Posted by Dana Mackenzie on June 26,2009 | 09:28 PM
I enjoyed the article which was very informative.
I am in my mid sixties and I hope to still be around when New Horizons reaches Pluto.
It will be fascinating to see what else is out there.
Posted by Ron Knight on July 9,2009 | 09:26 PM
Pluto and Eris are planets, but members of a third category of planets, the ice dwarfs. Referring to them as planets was NOT a "scientific mistake," and the 2006 IAU definition didn't clean up anything--it only made things more confusing. The IAU's decision was created through a flawed process that violated the group's own bylaws, and it was voted on by only four percent of its members, most of whom are not planetary scientists. Hundreds of professional astronomers led by Stern signed a formal petition rejecting the IAU definition.
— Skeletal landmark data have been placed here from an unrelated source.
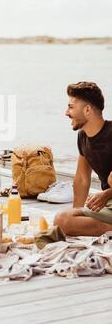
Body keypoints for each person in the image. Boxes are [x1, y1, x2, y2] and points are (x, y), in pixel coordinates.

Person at [54, 82, 112, 236]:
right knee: (64, 220)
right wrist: (77, 212)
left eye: (71, 107)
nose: (66, 112)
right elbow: (81, 179)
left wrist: (107, 193)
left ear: (87, 110)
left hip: (109, 197)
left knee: (62, 221)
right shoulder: (83, 136)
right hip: (109, 202)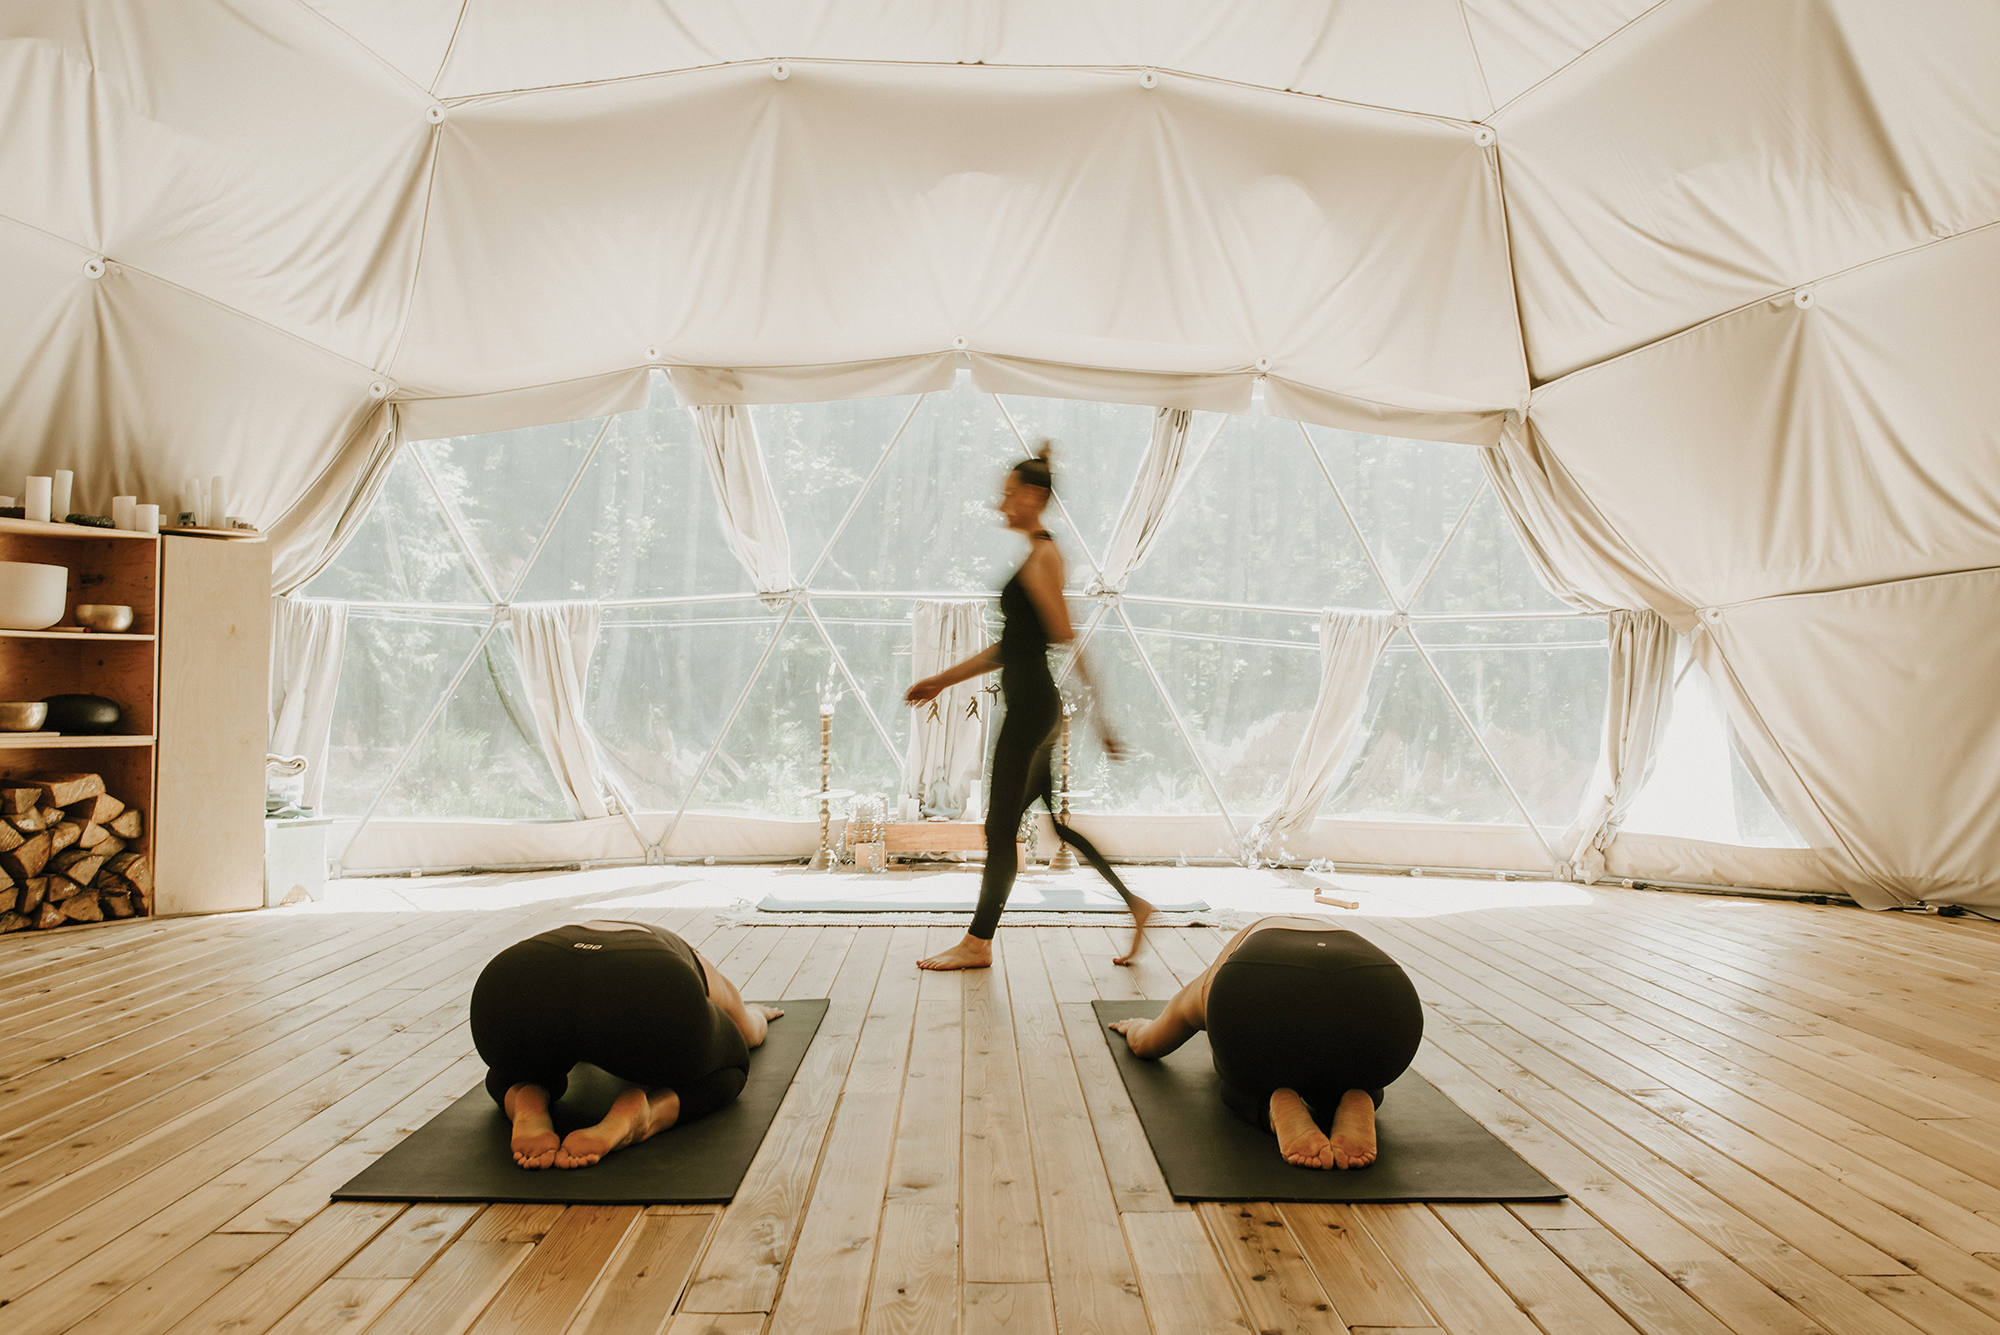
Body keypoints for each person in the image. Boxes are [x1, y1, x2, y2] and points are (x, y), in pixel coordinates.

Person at [905, 444, 1153, 971]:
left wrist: (1102, 719)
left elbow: (1068, 637)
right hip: (1035, 707)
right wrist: (943, 681)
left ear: (1033, 496)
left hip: (1032, 710)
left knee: (999, 830)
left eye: (1009, 494)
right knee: (1048, 825)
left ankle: (977, 944)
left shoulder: (1043, 557)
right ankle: (1135, 905)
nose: (1001, 506)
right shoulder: (1039, 555)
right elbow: (1013, 647)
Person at [1107, 915, 1423, 1169]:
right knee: (1360, 1068)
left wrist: (1136, 1027)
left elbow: (1147, 1043)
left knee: (1235, 1082)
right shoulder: (1323, 931)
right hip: (1386, 994)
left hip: (1258, 982)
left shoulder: (1220, 976)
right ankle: (1362, 1094)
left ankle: (1272, 1106)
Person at [469, 919, 783, 1169]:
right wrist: (756, 1012)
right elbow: (747, 1033)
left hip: (517, 973)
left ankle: (526, 1097)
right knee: (733, 1067)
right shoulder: (678, 953)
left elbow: (576, 1008)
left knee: (508, 1065)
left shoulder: (574, 930)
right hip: (645, 981)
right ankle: (646, 1115)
One reason the IAU definition makes no sense is it says dwarf planets are not planets at all! That is like saying a grizzly bear is not a bear, and it is inconsistent with the use of the term "dwarf" in astronomy, where dwarf stars are still stars, and dwarf galaxies are still galaxies. Also, the IAU definition classifies objects solely by where they are while ignoring what they are. If Earth were in Pluto's orbit, according to the IAU definition, it would not be a planet either. A definition that takes the same object and makes it a planet in one location and not a planet in another is essentially useless. That is why many astronomers, lay people, and educators are either ignoring the demotion entirely or working to get it overturned.